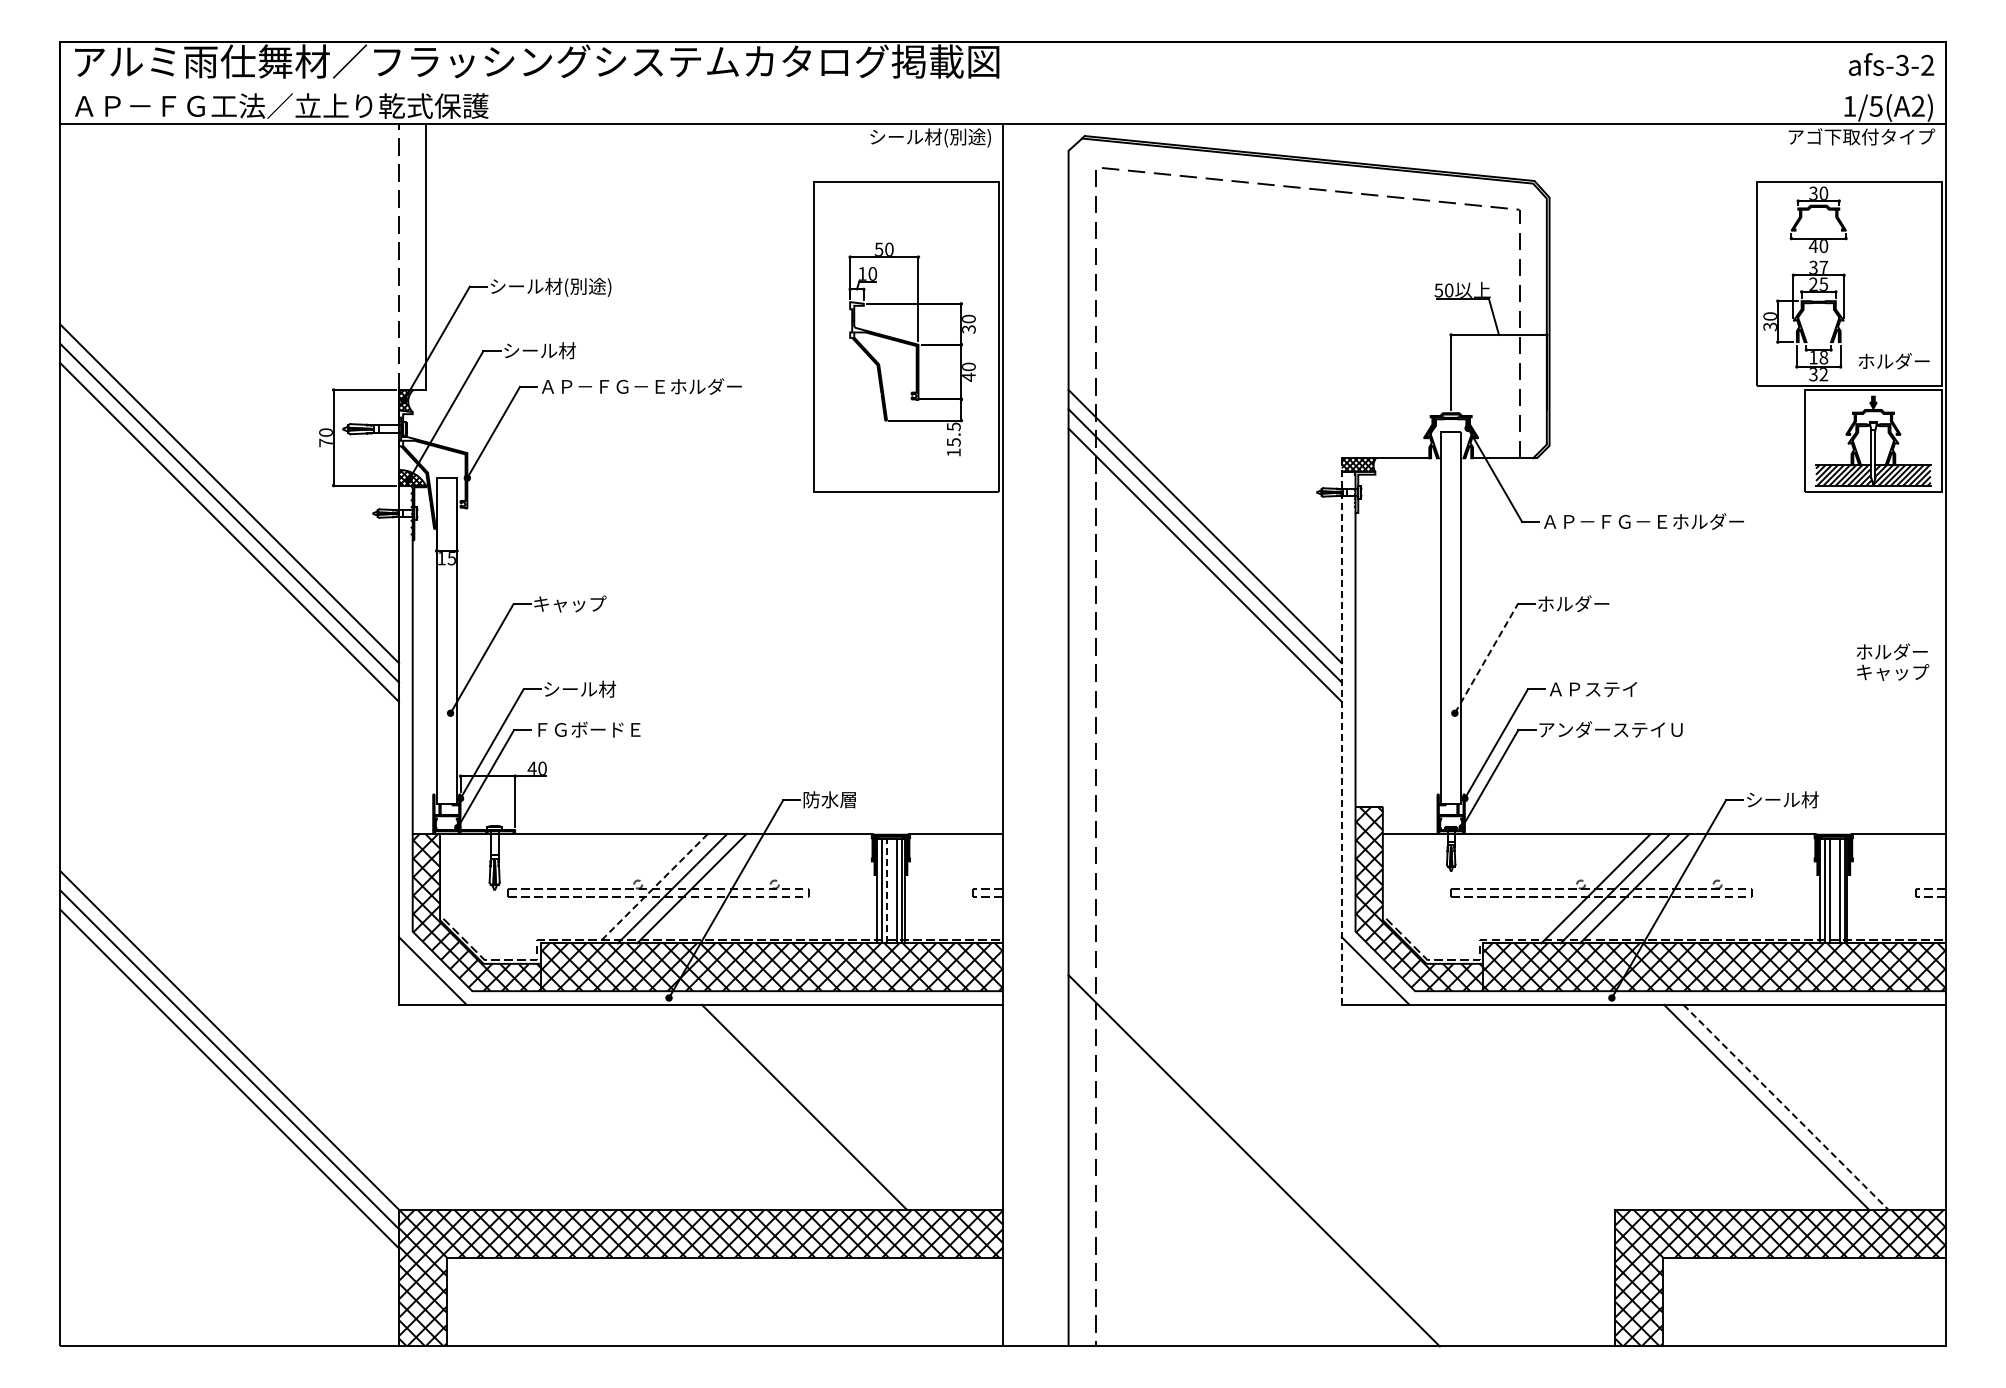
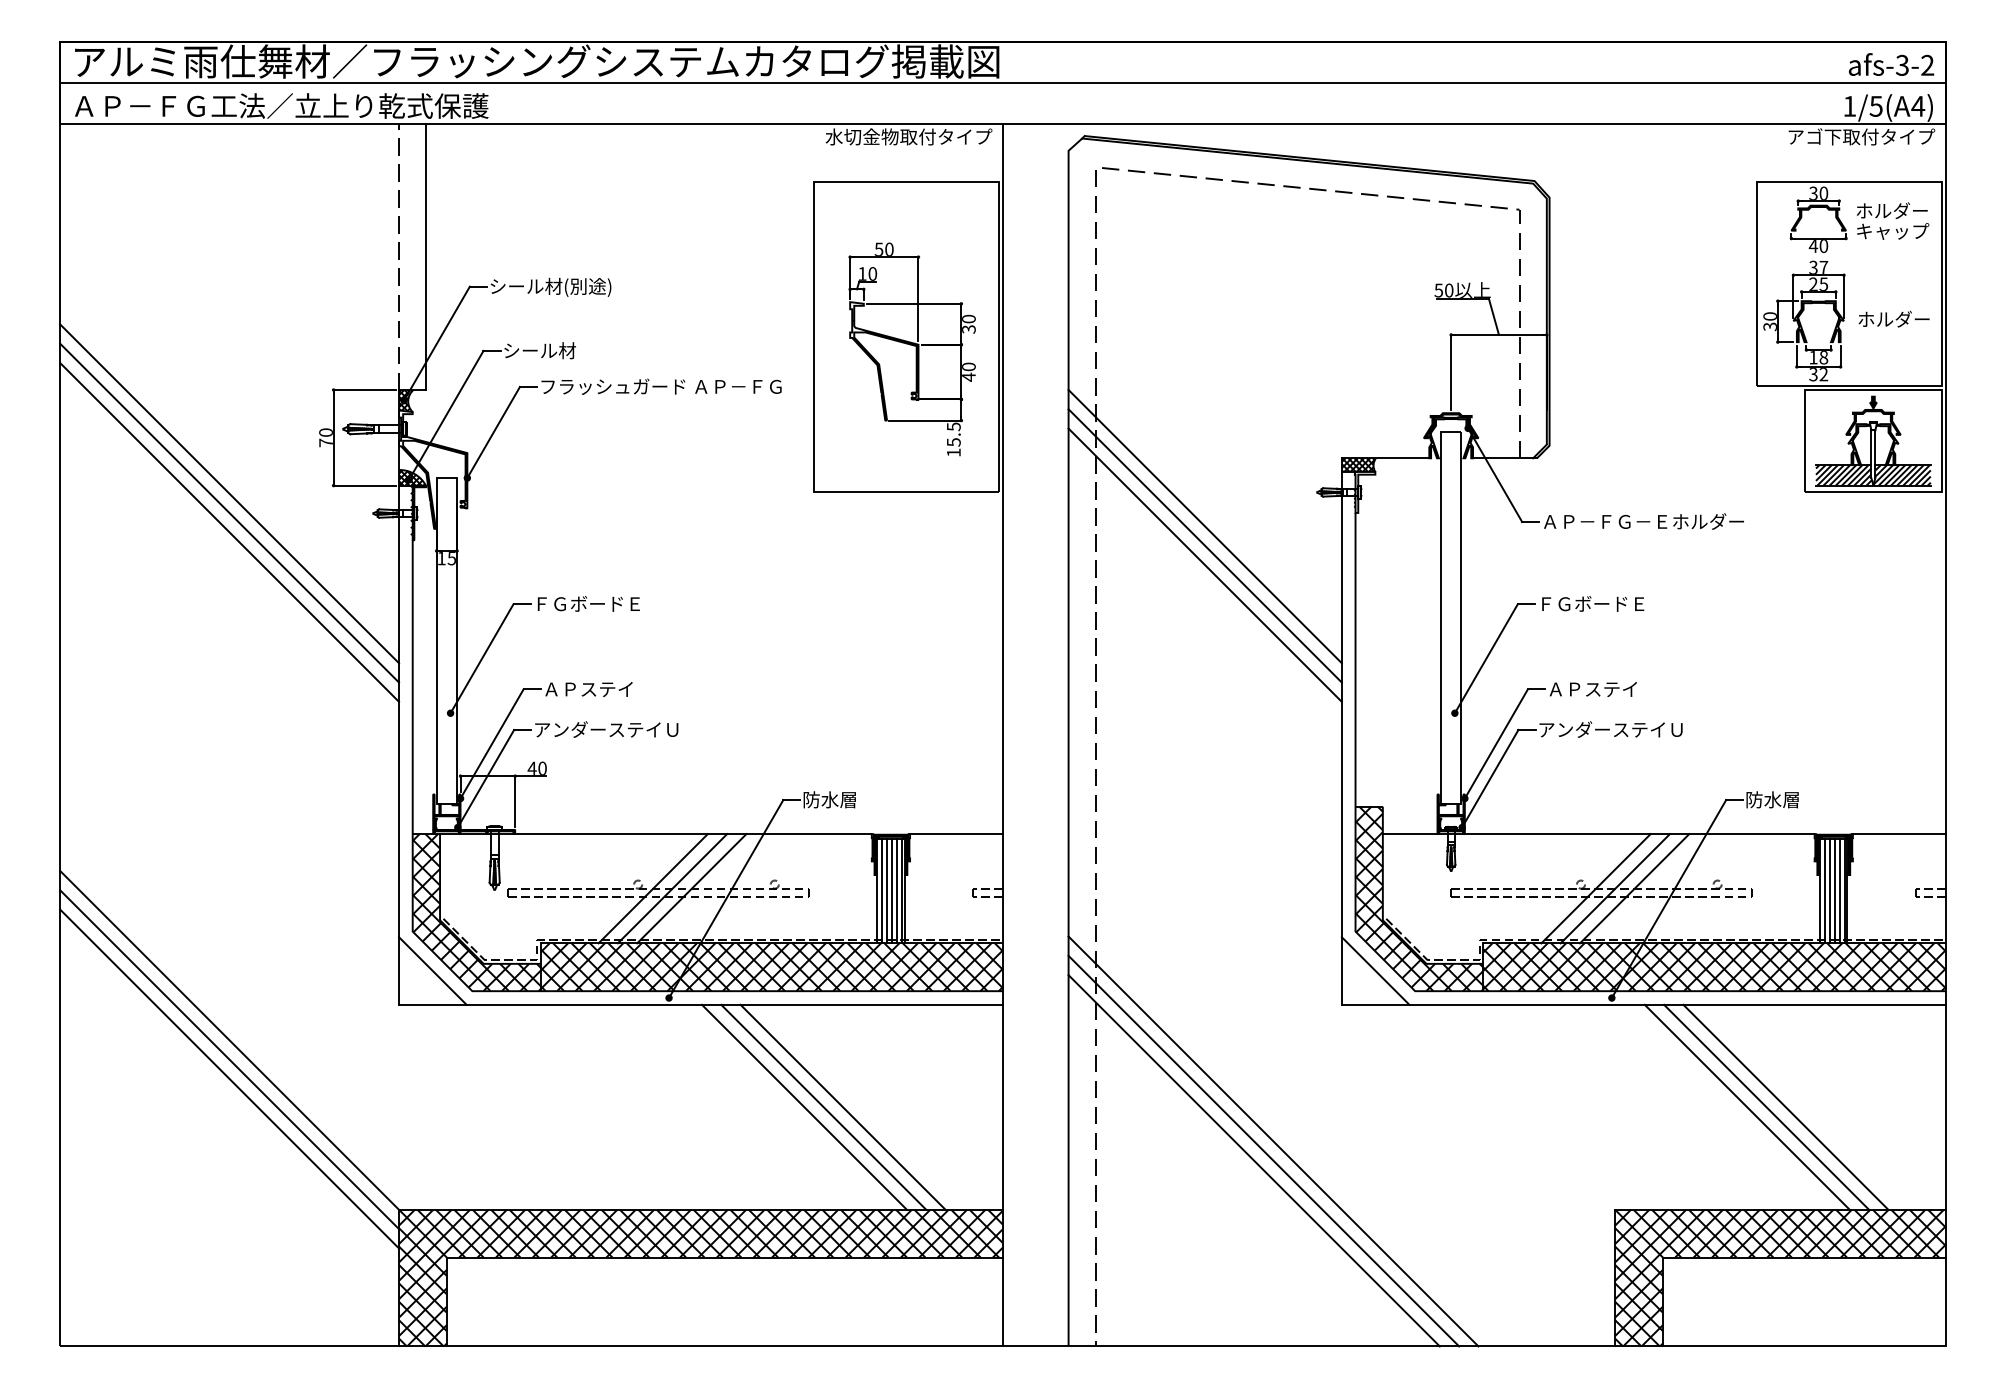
line at (1002, 82): none -> present
text at (1918, 105): 1/5(A2) -> 1/5(A4)
text at (908, 137): シール材(別途) -> 水切金物取付タイプ
text at (1893, 360) position: (1893, 360) -> (1893, 318)
text at (661, 386): ＡＰ－ＦＧ－Ｅホルダー -> フラッシュガード ＡＰ－ＦＧ
text at (586, 603): キャップ -> ＦＧボードＥ
text at (1591, 603): ホルダー -> ＦＧボードＥ
line at (1486, 658): dashed -> solid
text at (1893, 661) position: (1893, 661) -> (1893, 220)
text at (588, 688): シール材 -> ＡＰステイ
text at (606, 729): ＦＧボードＥ -> アンダーステイＵ
line at (1341, 731): dashed -> solid
text at (1782, 799): シール材 -> 防水層
line at (652, 889): dashed -> solid
line at (886, 890): dashed -> solid
line at (891, 890): none -> present
line at (1834, 890): none -> present
line at (823, 1106): none -> present
line at (842, 1106): none -> present
line at (1746, 1106): none -> present
line at (1785, 1107): dashed -> solid
line at (1273, 1141): none -> present
line at (1263, 1150): none -> present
▬▬▬
▸ WHAT IS BEING ASKED
Can you transcribe every line of the records above, character for character, leaving the pictures out of your answer?

▸ SOLUTION TO THIS TASK
line at (1002, 82): none -> present
text at (1918, 105): 1/5(A2) -> 1/5(A4)
text at (908, 137): シール材(別途) -> 水切金物取付タイプ
text at (1893, 360) position: (1893, 360) -> (1893, 318)
text at (661, 386): ＡＰ－ＦＧ－Ｅホルダー -> フラッシュガード ＡＰ－ＦＧ
text at (586, 603): キャップ -> ＦＧボードＥ
text at (1591, 603): ホルダー -> ＦＧボードＥ
line at (1486, 658): dashed -> solid
text at (1893, 661) position: (1893, 661) -> (1893, 220)
text at (588, 688): シール材 -> ＡＰステイ
text at (606, 729): ＦＧボードＥ -> アンダーステイＵ
line at (1341, 731): dashed -> solid
text at (1782, 799): シール材 -> 防水層
line at (652, 889): dashed -> solid
line at (886, 890): dashed -> solid
line at (891, 890): none -> present
line at (1834, 890): none -> present
line at (823, 1106): none -> present
line at (842, 1106): none -> present
line at (1746, 1106): none -> present
line at (1785, 1107): dashed -> solid
line at (1273, 1141): none -> present
line at (1263, 1150): none -> present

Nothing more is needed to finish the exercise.